The Blood Bank of Alaska announced Monday that it had sold its former Laurel Street headquarters in Anchorage to the Southcentral Foundation for $2.4 million and would use the proceeds to pay off debt.
Ryan York, chair of the Blood Bank's Board of Directors, said that the long-awaited sale of the building was finalized Thursday. He said the Blood Bank, a nonprofit, had to pay a commercial real estate broker roughly $36,000 and the remainder of the proceeds from the sale would go toward paying off the multimillion-dollar loan the Blood Bank took out to help pay for its brand new building in East Anchorage.
The Blood Bank moved into its new, 57,000-square-foot, $45 million building in East Anchorage in February, leaving behind the smaller, 12,400-square-foot Laurel Street building in the U-Med District.

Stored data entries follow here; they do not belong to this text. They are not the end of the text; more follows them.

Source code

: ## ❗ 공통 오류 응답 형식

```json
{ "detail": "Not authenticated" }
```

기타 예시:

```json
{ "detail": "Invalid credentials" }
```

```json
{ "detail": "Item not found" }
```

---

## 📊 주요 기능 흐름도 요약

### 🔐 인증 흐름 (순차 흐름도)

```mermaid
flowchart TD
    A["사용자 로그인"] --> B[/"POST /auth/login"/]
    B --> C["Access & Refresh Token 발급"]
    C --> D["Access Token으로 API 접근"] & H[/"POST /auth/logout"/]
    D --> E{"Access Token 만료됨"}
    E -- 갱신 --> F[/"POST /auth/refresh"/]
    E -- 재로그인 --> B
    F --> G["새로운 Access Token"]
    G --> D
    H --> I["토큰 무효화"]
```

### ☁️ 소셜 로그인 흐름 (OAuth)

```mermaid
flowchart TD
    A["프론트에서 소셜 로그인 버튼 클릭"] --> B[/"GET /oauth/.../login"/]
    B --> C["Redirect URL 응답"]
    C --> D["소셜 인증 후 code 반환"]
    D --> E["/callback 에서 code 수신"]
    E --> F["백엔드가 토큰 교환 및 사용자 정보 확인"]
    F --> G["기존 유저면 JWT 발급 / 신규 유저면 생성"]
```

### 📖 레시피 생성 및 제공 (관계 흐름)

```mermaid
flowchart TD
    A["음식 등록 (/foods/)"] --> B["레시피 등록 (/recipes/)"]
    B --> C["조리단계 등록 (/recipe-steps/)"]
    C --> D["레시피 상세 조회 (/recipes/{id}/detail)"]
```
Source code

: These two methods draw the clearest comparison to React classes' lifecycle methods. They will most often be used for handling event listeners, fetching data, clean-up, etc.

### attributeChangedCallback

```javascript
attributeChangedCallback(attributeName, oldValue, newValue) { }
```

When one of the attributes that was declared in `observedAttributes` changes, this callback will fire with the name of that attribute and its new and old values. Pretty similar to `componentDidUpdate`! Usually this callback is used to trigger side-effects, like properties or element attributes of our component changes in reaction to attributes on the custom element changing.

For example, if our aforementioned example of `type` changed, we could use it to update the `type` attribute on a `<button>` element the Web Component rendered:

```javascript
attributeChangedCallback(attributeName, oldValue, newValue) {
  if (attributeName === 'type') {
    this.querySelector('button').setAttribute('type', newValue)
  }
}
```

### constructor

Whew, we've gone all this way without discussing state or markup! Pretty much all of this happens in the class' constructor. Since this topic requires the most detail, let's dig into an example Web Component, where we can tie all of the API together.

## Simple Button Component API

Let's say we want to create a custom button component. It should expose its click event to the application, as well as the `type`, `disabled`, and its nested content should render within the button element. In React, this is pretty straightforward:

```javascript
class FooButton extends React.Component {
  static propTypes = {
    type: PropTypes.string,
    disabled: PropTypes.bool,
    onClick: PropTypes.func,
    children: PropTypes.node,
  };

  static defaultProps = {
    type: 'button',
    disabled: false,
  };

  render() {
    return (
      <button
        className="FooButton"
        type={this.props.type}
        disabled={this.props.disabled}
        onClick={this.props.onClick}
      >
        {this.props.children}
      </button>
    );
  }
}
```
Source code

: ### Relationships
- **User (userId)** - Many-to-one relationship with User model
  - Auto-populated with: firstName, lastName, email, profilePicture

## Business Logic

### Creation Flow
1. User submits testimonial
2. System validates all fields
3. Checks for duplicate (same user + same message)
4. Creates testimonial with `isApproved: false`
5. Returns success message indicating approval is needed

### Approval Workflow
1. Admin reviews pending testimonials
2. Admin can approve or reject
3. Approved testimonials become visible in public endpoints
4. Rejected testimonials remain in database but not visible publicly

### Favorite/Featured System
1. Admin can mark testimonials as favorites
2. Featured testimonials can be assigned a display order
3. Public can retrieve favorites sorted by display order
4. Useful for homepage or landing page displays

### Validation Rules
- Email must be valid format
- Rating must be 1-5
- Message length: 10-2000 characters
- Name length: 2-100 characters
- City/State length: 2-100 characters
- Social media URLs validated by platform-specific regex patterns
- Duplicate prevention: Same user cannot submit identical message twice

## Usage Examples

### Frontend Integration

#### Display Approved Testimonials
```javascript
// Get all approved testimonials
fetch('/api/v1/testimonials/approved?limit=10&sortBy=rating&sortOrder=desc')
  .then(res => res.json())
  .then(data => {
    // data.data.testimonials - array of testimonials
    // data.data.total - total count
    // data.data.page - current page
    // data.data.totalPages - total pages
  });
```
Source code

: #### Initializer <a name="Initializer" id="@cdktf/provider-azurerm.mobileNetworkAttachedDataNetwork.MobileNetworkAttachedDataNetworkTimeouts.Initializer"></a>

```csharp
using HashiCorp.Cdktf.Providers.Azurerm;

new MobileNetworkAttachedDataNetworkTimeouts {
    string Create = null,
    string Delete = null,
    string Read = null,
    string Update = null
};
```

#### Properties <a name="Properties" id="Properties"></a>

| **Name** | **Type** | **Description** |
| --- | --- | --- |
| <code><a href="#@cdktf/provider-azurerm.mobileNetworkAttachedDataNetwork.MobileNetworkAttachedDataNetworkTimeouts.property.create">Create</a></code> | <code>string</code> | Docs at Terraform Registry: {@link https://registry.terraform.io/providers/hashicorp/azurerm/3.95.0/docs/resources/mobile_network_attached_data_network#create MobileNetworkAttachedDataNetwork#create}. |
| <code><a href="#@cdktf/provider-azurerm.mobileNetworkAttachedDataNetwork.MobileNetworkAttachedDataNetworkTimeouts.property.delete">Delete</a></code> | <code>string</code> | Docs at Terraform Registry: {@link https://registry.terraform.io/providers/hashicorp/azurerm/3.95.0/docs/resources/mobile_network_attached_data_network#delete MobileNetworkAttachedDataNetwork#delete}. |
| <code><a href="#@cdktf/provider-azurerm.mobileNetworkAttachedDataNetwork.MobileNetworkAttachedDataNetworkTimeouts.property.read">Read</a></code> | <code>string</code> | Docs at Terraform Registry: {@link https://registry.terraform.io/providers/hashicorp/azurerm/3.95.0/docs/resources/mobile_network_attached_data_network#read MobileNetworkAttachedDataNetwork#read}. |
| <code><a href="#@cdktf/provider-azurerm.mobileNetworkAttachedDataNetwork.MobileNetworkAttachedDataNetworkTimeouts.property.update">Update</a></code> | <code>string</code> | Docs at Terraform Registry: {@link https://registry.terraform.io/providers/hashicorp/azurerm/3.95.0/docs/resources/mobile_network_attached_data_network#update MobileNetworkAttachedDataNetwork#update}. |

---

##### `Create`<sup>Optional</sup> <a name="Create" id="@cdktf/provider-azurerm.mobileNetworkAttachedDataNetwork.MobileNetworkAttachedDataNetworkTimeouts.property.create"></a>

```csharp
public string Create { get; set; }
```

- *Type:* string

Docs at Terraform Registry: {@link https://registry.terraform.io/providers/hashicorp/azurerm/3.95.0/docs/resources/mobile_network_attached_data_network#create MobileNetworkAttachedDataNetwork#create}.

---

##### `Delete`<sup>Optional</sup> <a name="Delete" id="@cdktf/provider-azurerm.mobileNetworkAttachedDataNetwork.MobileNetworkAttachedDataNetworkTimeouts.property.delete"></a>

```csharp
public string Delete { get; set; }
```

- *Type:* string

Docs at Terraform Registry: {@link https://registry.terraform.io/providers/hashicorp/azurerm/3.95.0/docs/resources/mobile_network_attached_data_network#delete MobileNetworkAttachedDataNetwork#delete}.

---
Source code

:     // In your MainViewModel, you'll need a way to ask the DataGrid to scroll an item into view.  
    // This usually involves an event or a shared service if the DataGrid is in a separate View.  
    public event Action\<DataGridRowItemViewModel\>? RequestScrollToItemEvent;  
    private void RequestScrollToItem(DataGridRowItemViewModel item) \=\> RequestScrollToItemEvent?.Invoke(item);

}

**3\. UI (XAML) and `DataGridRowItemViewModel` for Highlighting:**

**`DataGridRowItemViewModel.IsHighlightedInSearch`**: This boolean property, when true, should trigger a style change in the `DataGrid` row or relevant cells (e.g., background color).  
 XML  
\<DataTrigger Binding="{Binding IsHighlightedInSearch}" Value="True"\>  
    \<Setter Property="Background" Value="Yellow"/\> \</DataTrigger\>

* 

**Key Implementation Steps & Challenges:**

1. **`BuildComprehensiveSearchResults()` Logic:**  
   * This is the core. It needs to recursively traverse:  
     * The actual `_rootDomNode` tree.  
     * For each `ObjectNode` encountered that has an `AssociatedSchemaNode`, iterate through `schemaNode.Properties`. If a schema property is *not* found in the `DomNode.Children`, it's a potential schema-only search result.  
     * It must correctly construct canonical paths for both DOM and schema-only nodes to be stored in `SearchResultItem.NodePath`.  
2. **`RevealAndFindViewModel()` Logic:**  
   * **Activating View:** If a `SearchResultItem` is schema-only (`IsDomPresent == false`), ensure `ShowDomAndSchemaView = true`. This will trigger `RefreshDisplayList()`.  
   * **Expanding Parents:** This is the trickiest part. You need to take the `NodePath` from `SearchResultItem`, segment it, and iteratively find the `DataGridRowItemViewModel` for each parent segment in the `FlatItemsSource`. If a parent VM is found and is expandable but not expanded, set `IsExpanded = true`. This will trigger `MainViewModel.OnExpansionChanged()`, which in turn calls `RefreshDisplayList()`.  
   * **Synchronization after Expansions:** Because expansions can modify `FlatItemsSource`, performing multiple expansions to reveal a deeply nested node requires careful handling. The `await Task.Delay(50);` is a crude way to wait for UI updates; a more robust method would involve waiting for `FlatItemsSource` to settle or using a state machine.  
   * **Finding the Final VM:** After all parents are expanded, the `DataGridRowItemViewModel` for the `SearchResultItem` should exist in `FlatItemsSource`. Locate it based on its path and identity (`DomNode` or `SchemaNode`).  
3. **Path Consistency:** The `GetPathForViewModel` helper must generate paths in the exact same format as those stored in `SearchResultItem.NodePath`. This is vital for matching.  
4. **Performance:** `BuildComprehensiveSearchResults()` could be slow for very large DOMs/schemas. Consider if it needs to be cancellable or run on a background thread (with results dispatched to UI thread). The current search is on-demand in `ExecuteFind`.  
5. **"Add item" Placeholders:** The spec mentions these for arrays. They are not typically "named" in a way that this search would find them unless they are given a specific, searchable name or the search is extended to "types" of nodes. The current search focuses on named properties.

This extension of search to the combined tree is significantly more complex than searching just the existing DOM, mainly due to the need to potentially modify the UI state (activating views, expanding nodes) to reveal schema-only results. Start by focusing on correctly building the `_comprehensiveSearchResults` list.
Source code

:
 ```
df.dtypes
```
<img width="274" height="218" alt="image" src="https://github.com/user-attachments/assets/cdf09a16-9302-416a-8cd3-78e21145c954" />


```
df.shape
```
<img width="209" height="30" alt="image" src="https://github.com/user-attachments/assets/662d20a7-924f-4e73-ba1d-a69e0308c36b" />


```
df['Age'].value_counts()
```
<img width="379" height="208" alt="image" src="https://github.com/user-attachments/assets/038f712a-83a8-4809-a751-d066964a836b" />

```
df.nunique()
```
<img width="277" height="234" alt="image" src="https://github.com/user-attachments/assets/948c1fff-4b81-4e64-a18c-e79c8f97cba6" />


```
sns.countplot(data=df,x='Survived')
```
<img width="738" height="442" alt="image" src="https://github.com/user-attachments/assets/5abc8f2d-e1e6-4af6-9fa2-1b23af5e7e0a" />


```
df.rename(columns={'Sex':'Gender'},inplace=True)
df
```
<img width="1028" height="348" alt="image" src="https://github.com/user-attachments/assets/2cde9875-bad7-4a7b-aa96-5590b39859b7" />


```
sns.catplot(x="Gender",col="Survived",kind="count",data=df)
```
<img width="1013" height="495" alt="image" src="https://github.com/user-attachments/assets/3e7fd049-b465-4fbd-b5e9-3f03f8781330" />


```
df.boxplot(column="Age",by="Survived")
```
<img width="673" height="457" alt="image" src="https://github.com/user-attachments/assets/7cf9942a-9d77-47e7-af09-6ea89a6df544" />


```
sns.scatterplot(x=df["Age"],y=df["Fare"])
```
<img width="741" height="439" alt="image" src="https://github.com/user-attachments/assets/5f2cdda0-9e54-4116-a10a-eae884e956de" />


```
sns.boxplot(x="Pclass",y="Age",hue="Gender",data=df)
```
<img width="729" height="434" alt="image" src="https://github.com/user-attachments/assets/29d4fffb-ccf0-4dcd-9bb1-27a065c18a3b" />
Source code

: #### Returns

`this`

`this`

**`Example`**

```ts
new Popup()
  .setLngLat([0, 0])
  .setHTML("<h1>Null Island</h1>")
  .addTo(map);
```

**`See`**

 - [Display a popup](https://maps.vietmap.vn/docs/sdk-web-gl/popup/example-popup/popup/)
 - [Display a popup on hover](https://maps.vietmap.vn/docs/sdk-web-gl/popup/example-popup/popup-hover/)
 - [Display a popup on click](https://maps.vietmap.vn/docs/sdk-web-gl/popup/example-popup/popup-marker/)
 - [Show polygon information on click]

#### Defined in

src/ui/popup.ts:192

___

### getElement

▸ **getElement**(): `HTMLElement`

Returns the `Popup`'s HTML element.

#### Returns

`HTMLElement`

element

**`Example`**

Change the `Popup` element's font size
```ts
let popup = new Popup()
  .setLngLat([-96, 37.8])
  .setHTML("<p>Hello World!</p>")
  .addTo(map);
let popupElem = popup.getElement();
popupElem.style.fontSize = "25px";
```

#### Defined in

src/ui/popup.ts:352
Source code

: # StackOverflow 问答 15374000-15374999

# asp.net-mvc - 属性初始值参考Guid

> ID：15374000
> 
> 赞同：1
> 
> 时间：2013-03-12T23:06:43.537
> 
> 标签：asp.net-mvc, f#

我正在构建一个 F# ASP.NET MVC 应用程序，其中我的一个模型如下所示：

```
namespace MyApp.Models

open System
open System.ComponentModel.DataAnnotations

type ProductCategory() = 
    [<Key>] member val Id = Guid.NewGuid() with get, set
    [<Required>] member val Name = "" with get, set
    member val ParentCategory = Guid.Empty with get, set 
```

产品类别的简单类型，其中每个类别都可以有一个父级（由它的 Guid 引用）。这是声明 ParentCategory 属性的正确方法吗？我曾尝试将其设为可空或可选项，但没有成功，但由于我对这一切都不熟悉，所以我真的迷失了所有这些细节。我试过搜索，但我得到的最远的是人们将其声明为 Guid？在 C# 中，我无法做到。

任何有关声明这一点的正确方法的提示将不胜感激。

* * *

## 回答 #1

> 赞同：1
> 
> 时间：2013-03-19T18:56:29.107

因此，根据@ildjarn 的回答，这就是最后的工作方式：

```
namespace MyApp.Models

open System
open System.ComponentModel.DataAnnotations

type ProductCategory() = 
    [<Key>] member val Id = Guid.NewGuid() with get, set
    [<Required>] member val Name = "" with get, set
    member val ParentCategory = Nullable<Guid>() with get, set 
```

The new Blood Bank building has since drawn public scrutiny and in August, a group of whistle-blowing employees filed a complaint with the Food and Drug Administration, claiming that the Blood Bank was shipping blood to California for a profit in order to afford its loan payments. The Blood Bank has said it is sending blood away, but only units that are close to their expiration dates so that they don't go to waste.
In a statement Monday, the Blood Bank said the new building allowed it to consolidate four locations into one, including the Laurel Street building, and gave it better capability to manage daily operations and respond to possible emergencies or natural disasters.
York said Monday that the Blood Bank still owed about $4.8 million on its loan from the Alaska Industrial Development and Export Authority, a state low-interest lending agency. The loan originally totaled $8.5 million.
York said he expected the Blood Bank to continue to pay off the debt using donations it received through fundraising, as well as with revenues from general operations.
The Blood Bank had received less for the Laurel Street building than previously planned. It had projected earning $2.7 million from the sale of the Laurel Street building, according to a June 2015 presentation about the Blood Bank loan to the board of the state lending agency. York said the building had been appraised at $2.75 million in February 2014, but "much has happened in Anchorage's commercial real estate market since then, all of it negative."
It's unclear what exactly the Laurel Street building will be used for in the future. According to a statement from Chris Bryant, special assistant to the Southcentral Foundation's Resource and Development Department, many of Southcentral Foundation's programs have outgrown their current facilities and the nonprofit "purchased the Laurel Street building because it has ample space to support a clinic or medical office and is strategically located to the SCF campus."
"This building will help to continue to meet the growing needs of our customer-owners," the statement said. "The next step is to determine the highest and best use of the facility. We will then reconfigure the existing property to best provide for our expanding programs."
Correction: This story originally incorrectly referred to the U.S. Food and Drug Administration as the Federal Drug Administration.